■ Exercise ■
Report every row below that contains the string "Republican". Case counts.

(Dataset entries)
┄┄┄┄┄┄

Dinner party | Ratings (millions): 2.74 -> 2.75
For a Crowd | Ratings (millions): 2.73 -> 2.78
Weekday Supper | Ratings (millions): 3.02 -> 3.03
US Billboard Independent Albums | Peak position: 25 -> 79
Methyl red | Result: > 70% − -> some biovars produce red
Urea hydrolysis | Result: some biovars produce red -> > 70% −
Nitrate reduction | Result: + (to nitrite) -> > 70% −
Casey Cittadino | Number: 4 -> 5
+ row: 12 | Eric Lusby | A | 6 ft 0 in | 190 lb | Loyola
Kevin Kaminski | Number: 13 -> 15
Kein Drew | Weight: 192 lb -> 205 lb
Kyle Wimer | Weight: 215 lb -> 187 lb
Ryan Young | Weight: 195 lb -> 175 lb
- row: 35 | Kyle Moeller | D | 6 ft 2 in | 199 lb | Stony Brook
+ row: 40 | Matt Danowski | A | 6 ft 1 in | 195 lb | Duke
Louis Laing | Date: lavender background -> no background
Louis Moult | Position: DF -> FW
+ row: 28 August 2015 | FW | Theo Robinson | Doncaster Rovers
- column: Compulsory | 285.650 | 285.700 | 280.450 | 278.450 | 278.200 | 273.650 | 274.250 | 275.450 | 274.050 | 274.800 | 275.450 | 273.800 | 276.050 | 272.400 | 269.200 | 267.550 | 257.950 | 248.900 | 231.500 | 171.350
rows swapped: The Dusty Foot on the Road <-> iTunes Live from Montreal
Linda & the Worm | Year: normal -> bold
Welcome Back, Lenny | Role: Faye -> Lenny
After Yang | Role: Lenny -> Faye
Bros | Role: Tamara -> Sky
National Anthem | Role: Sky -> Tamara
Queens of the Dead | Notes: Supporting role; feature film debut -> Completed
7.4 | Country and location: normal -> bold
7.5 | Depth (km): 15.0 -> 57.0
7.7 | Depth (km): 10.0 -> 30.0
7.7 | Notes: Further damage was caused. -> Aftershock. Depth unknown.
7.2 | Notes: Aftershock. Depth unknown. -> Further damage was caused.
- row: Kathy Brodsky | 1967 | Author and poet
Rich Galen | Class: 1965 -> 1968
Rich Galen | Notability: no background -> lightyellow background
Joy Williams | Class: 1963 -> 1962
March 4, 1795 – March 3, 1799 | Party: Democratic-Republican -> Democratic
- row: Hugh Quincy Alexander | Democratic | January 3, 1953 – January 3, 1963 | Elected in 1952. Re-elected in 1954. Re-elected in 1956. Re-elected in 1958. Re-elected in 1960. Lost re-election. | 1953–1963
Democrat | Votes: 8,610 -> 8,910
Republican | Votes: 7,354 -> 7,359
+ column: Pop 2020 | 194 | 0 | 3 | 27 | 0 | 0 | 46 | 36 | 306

┄┄┄┄┄┄

■ Reply ■
March 4, 1795 – March 3, 1799 | Party: Democratic-Republican -> Democratic
Republican | Votes: 7,354 -> 7,359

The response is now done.